Ах да, я ведь начала про мышь. Она сидела в самом центре нашей комнаты и дружелюбно дёргала усиками. Магдалена завизжала, швырнула в неё сумкой, но мышь и не подумала убегать. Даже как будто обиделась, а потом начала обнюхивать Магдаленкину сумку с таким искренним любопытством, что мы засмеялись. Магда, впрочем, смеялась через силу и тем же вечером принесла в резиденцию кота. Как она на это решилась! Животных здесь держать строго воспрещается (мыши, понятно, не в счёт), и Магда сильно рисковала, пронося кота за пазухой. Он был чёрный, с белой звездой на лбу и тут же приступил к делу, как будто осознавал, зачем его «вызвали». Не спеша обнюхал комнату, покрутился возле шкафа и занял выжидательную позицию под окном. А когда мы пришли после занятий, пол был измазан кровью и ровно посредине лежал крохотный мышиный трупик. «Я даже не знала, что в одной мышке умещается столько крови!» – опечалилась Магдалена.

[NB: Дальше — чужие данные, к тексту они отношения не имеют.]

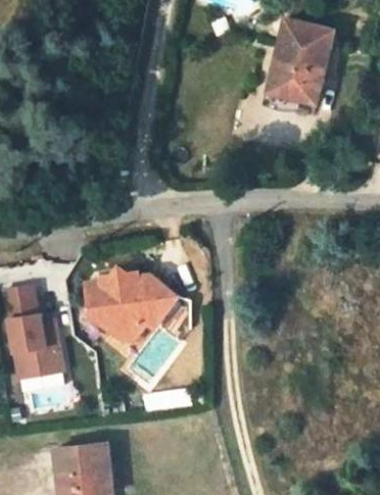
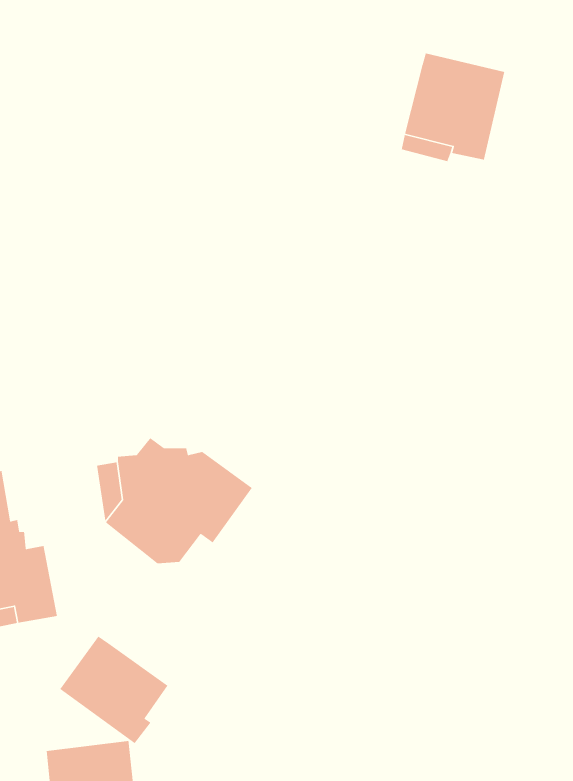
building: [278,19,330,52] -> none
building: none -> [59,636,169,744]

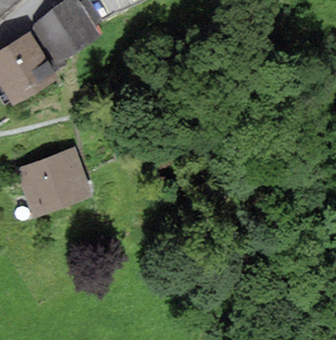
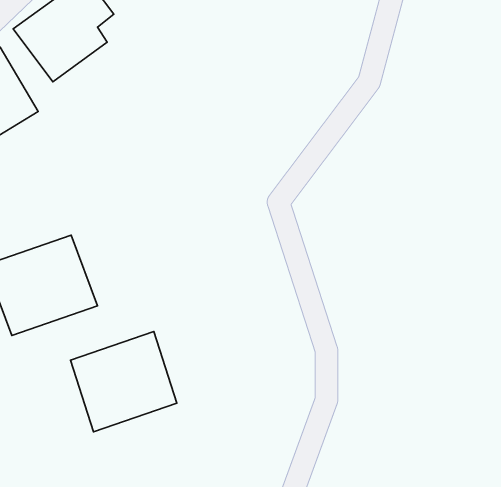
building: none -> [71,331,177,432]

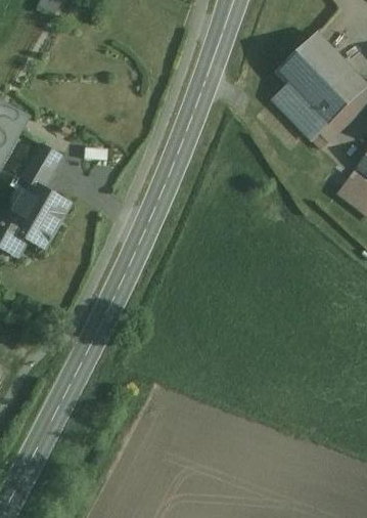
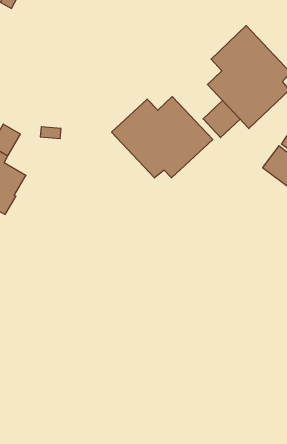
building: none -> [112,97,213,178]
building: none -> [203,100,240,138]

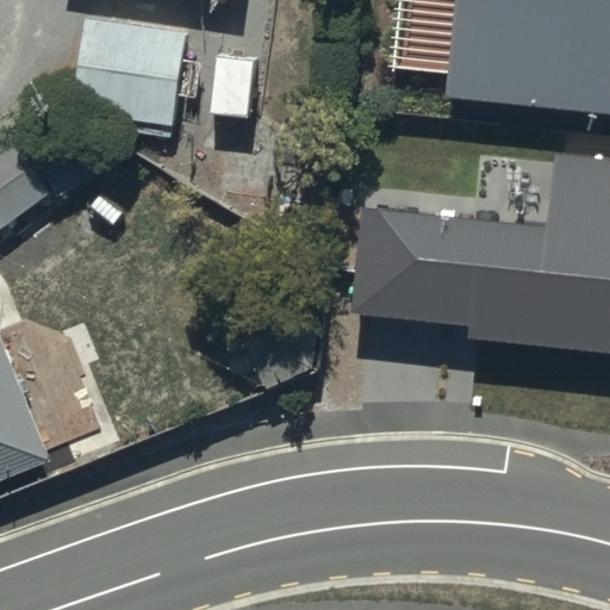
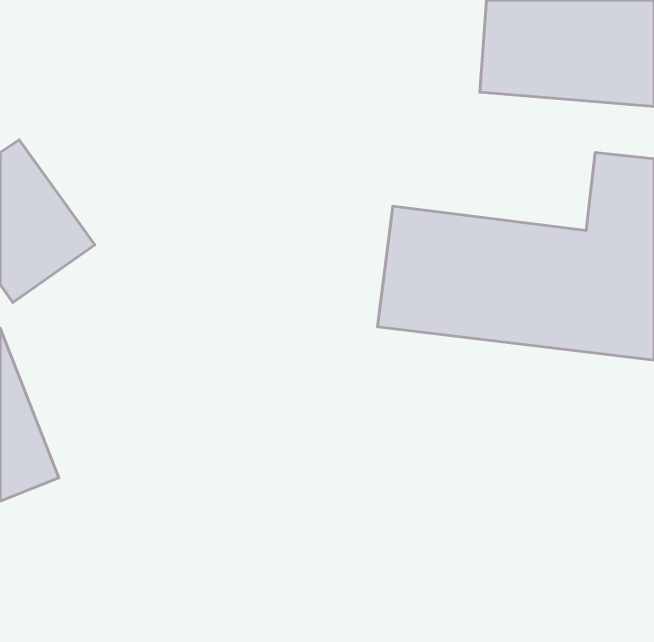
building: [77,19,195,125] -> none

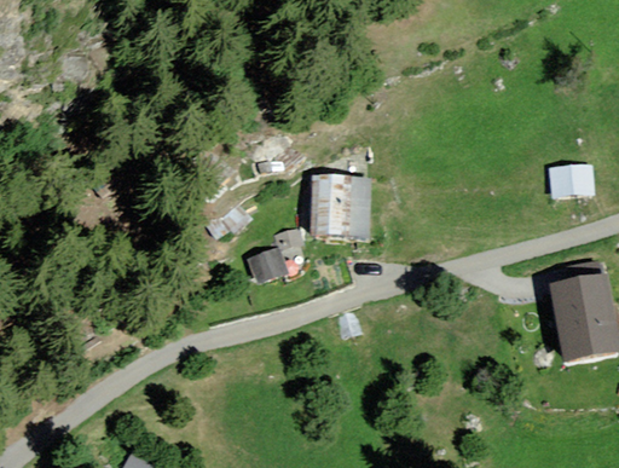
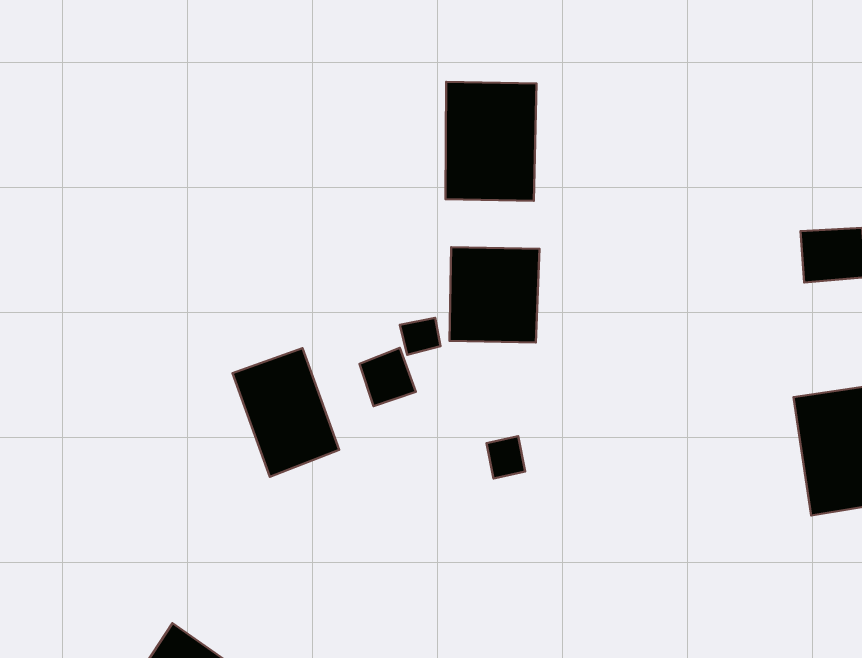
building: none -> [446,82,536,201]
building: none -> [232,348,339,477]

Кот крутился под ногами, требуя благодарности. Мы отмыли кровь, замели труп в старую газету и вынесли на помойку, чувствуя себя преступниками. А кота вернули хозяйке, португальской консьержке из соседнего дома. «Если что, обращайтесь снова, – с гордостью сказала консьержка, почёсывая мышелова за ухом. – Кстати, это не кот, а кошка. Этуаль!»
Мыши в Париже повсюду: даже если вы не увидите их воочию, то ощутите запах – ни с чем не сравнимую сладковатую вонь, царящую в лифтах, кладовках, шкафах и подвалах. И в храмах порой припахивает: я помню, как мышь пробежала наискосок под колоннадой церкви Мадлен, похожей на дом культуры. А крыс, может, ещё больше, чем мышей, – не хватит всех этуалей с неба, чтоб переловить… Людо говорит, по статистике, на каждого парижанина приходится 1,75 крысы: «Нет, ну а как ты хотела? Древний город, ветхий жилищный фонд…»
Меня передёрнуло, когда я представила себе одну целую семьдесят пять сотых крысы. А Людо засмеялся: мы с ним как раз гуляли по аллее виадука Искусств и дорогу нам то и дело перебегали жирные крыски, похожие на палки сервелата.